● WHAT YOU SHOULD DO: Find the line with "универсален: он подойдет и для" in the entries below. Repeat it, every following line, and the line with "решение Арбитражного суда Челябинской области", exactly and with nothing added.
[MATERIAL FOR THE TASK]
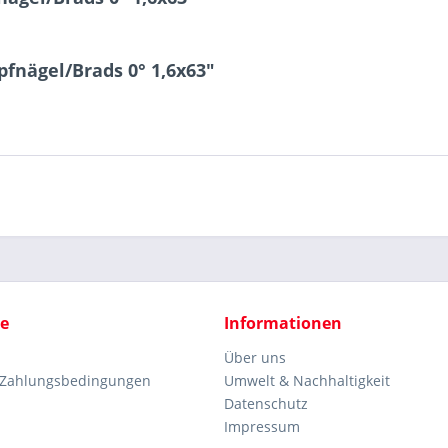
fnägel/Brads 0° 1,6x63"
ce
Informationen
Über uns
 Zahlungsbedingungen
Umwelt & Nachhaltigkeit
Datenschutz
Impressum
[/MATERIAL FOR THE TASK]
[MATERIAL FOR THE TASK]
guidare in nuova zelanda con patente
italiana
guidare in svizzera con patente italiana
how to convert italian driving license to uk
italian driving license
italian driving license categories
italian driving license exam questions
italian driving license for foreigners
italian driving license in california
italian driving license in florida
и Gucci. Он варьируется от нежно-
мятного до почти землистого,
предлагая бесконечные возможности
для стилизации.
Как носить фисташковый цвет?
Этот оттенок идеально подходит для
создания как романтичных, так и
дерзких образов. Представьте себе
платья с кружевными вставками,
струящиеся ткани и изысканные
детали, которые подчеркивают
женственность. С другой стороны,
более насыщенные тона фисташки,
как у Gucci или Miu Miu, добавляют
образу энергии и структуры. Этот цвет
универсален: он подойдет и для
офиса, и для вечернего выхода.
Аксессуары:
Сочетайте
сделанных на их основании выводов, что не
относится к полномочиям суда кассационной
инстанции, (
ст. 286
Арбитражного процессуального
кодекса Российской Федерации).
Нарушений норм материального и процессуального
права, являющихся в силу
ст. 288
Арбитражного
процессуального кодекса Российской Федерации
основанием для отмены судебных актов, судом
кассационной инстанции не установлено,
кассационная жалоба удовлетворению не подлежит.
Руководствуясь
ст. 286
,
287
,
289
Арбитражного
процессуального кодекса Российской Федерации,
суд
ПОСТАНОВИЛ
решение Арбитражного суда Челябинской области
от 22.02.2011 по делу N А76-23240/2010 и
[/MATERIAL FOR THE TASK]
● TASK RESULT:
универсален: он подойдет и для
офиса, и для вечернего выхода.
Аксессуары:
Сочетайте
сделанных на их основании выводов, что не
относится к полномочиям суда кассационной
инстанции, (
ст. 286
Арбитражного процессуального
кодекса Российской Федерации).
Нарушений норм материального и процессуального
права, являющихся в силу
ст. 288
Арбитражного
процессуального кодекса Российской Федерации
основанием для отмены судебных актов, судом
кассационной инстанции не установлено,
кассационная жалоба удовлетворению не подлежит.
Руководствуясь
ст. 286
,
287
,
289
Арбитражного
процессуального кодекса Российской Федерации,
суд
ПОСТАНОВИЛ
решение Арбитражного суда Челябинской области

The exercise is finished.